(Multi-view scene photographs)
■ ■ ■ ■
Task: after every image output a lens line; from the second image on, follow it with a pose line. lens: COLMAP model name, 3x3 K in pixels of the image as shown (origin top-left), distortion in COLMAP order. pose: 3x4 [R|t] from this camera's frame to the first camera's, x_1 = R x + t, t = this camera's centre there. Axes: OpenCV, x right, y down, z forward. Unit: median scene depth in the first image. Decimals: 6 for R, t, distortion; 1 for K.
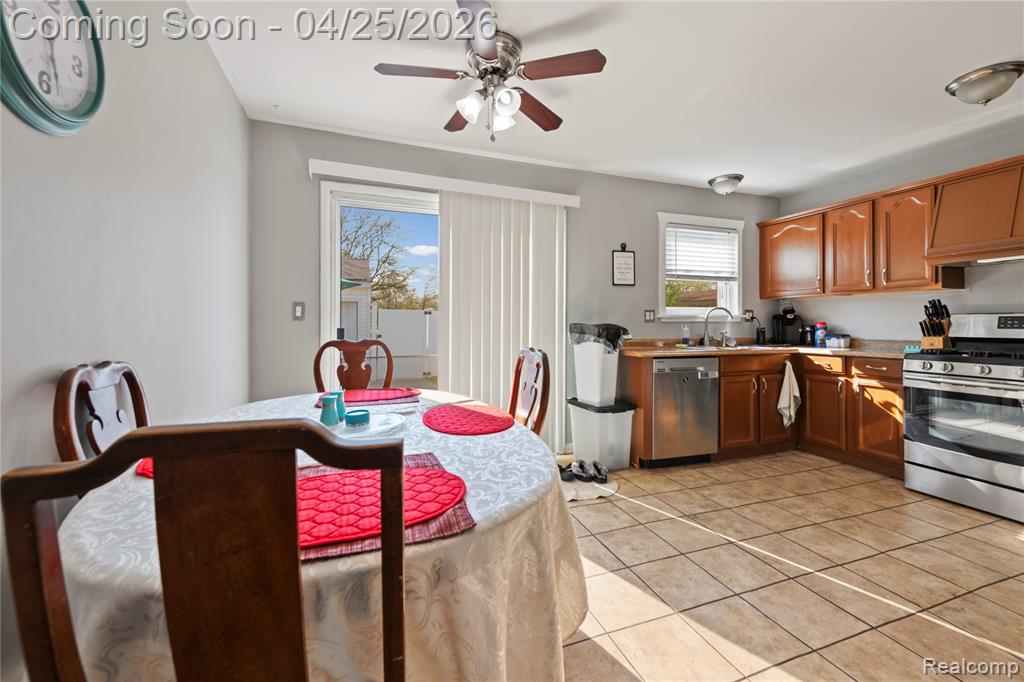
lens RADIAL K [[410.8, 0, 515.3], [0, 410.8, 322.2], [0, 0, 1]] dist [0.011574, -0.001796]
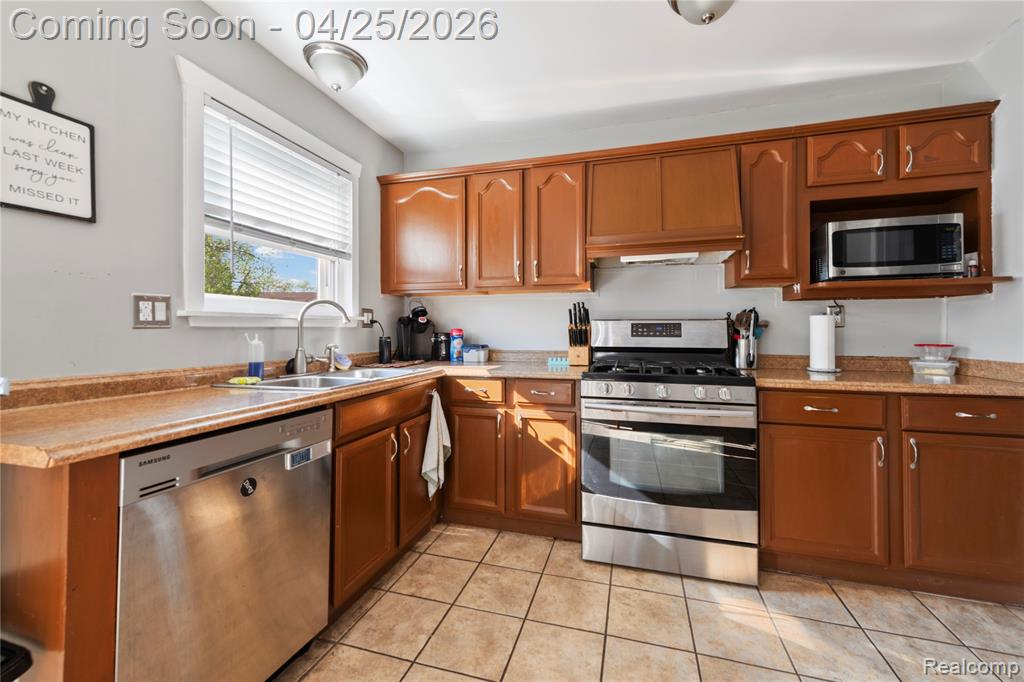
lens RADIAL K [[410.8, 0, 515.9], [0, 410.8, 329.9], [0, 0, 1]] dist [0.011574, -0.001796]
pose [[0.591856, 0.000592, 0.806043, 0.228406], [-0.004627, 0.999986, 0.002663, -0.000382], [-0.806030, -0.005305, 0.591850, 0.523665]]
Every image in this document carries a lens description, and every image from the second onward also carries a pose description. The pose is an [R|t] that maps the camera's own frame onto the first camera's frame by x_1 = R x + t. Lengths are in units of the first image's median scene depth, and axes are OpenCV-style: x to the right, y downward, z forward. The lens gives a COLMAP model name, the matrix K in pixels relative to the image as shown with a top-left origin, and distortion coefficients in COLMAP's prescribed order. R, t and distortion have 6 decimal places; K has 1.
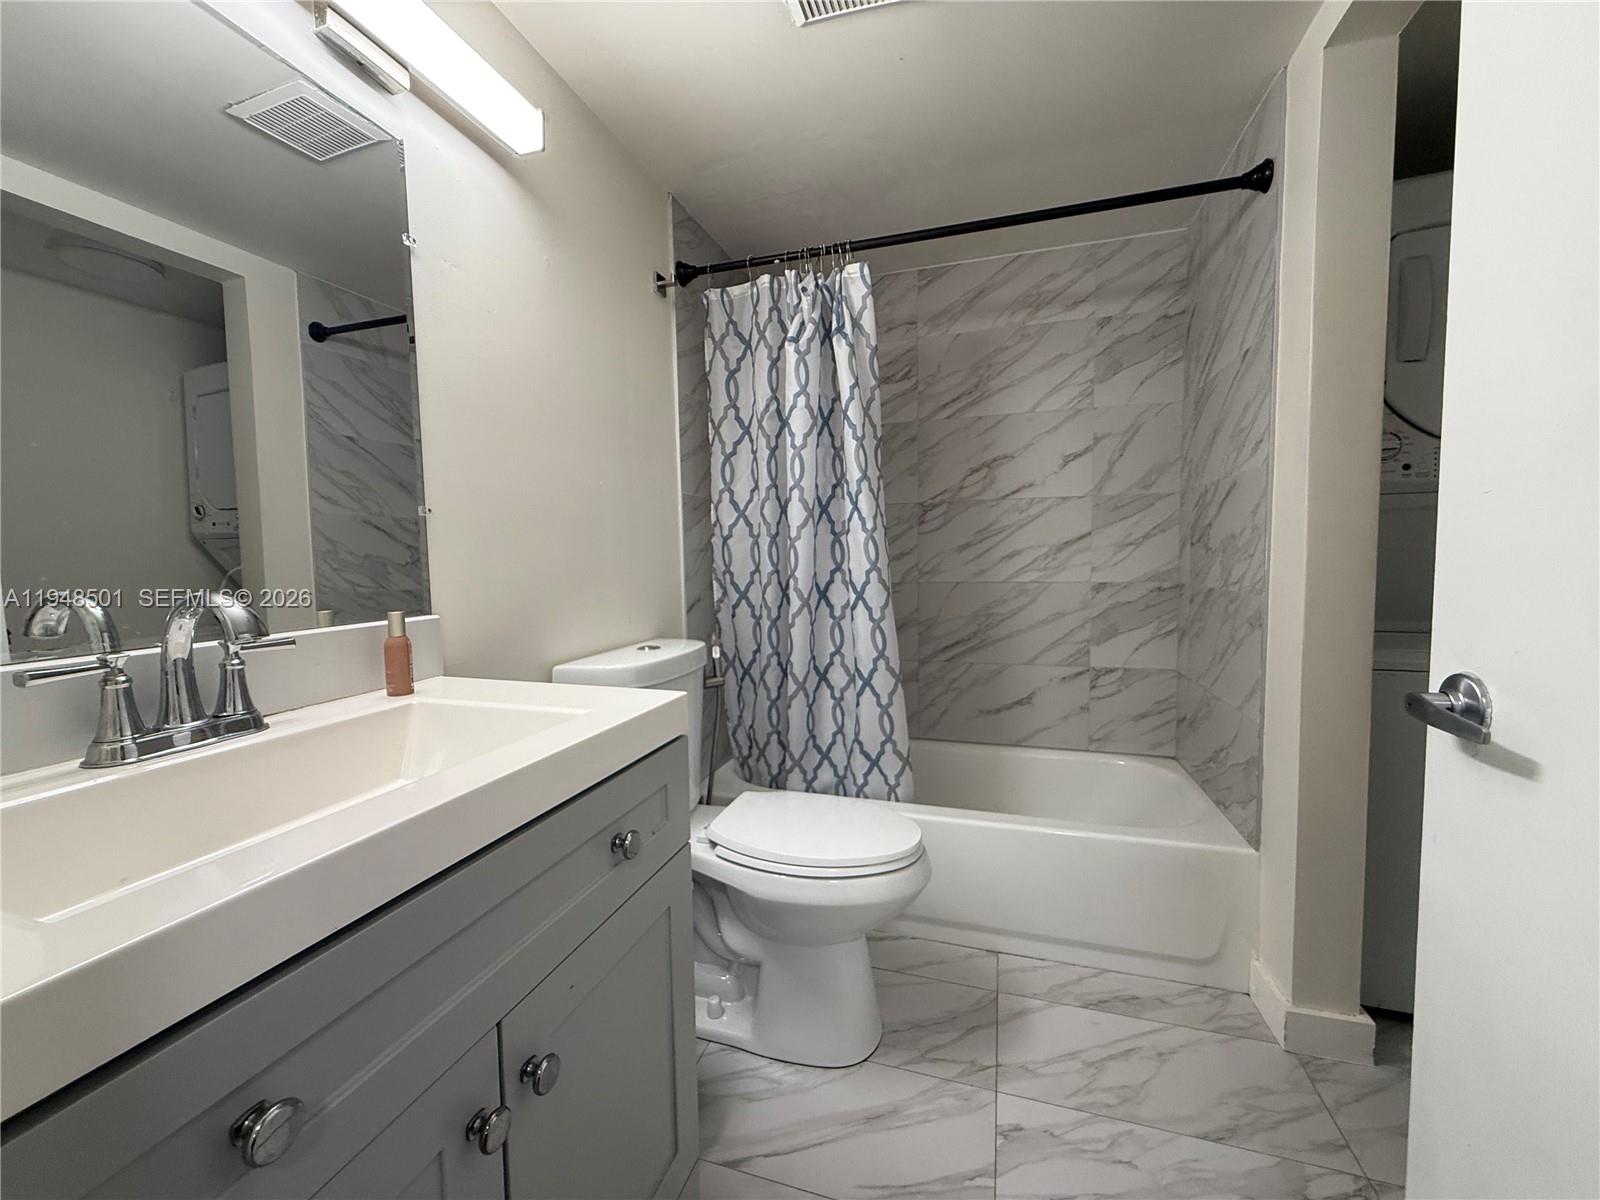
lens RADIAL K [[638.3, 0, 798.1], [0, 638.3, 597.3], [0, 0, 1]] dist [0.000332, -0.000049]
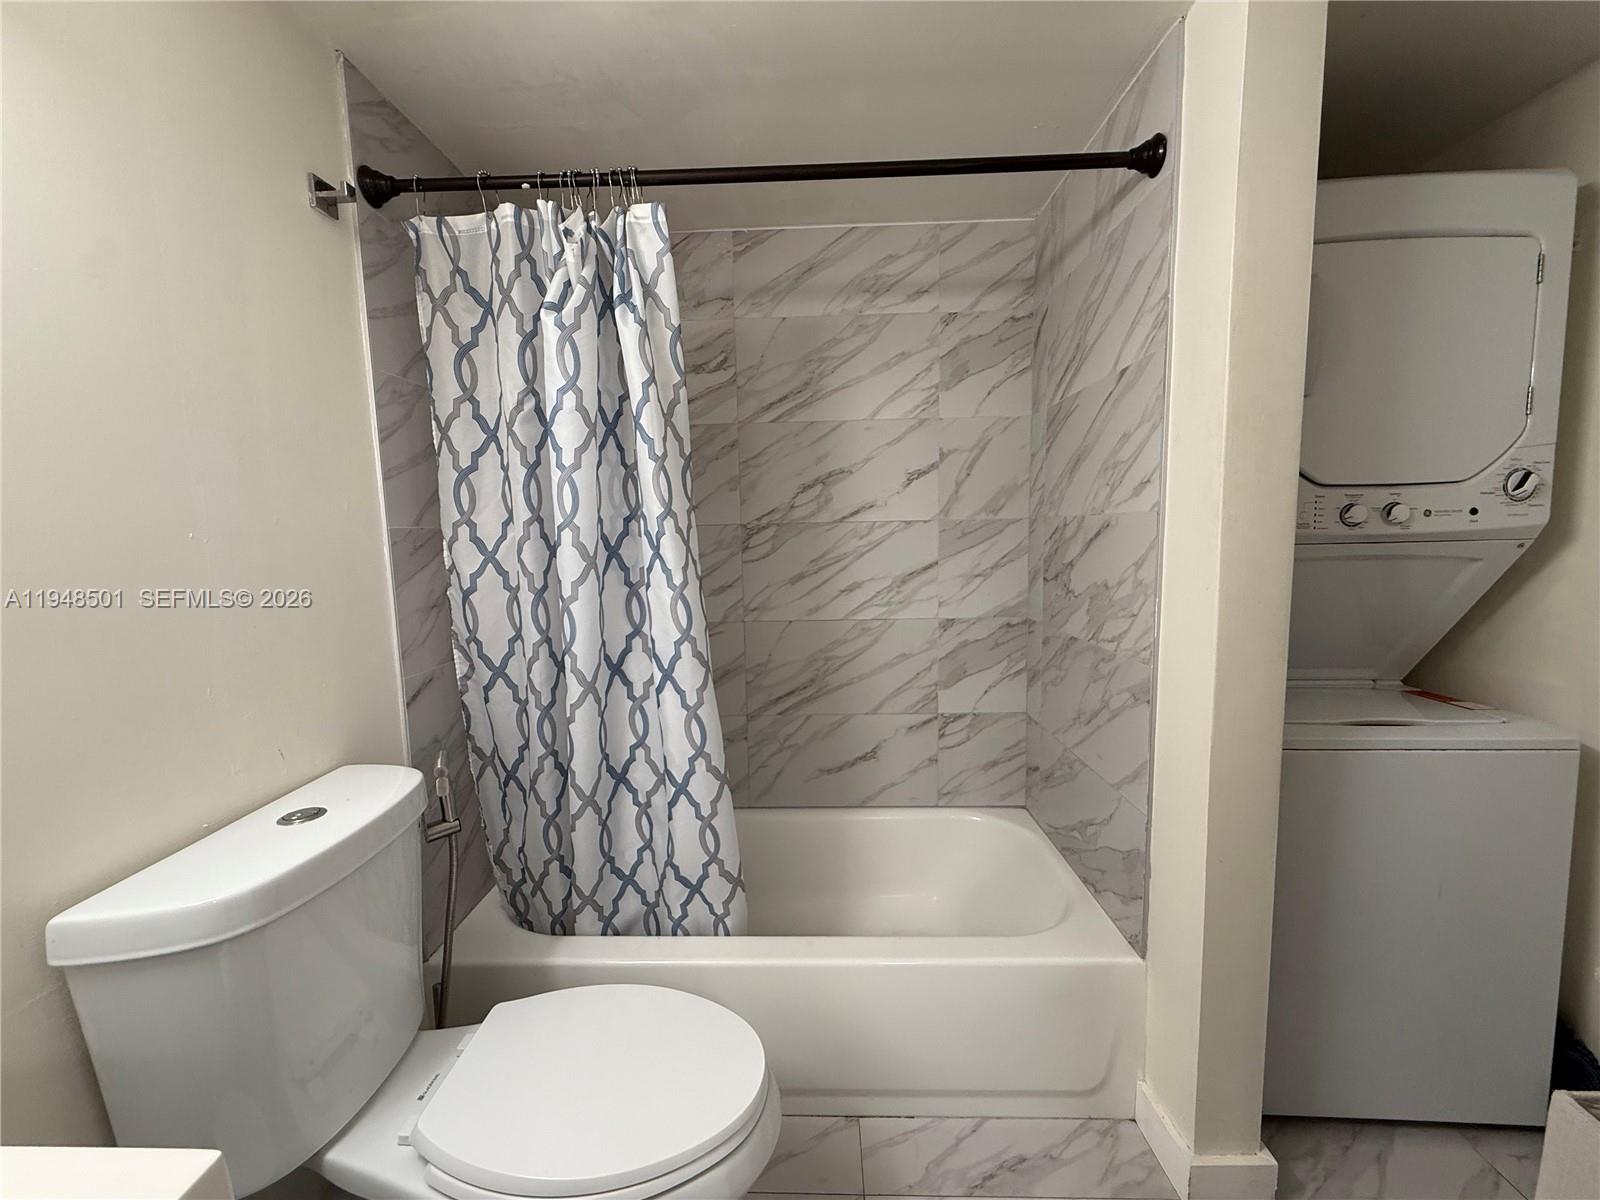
■ ■ ■ ■
Make an exact copy of only those lines that run from the line with "Every image in" through the end of the records, excluding pictures.

Every image in this document carries a lens description, and every image from the second onward also carries a pose description. The pose is an [R|t] that maps the camera's own frame onto the first camera's frame by x_1 = R x + t. Lengths are in units of the first image's median scene depth, and axes are OpenCV-style: x to the right, y downward, z forward. The lens gives a COLMAP model name, the matrix K in pixels relative to the image as shown with a top-left origin, and distortion coefficients in COLMAP's prescribed order. R, t and distortion have 6 decimal places; K has 1.
lens RADIAL K [[638.3, 0, 798.1], [0, 638.3, 597.3], [0, 0, 1]] dist [0.000332, -0.000049]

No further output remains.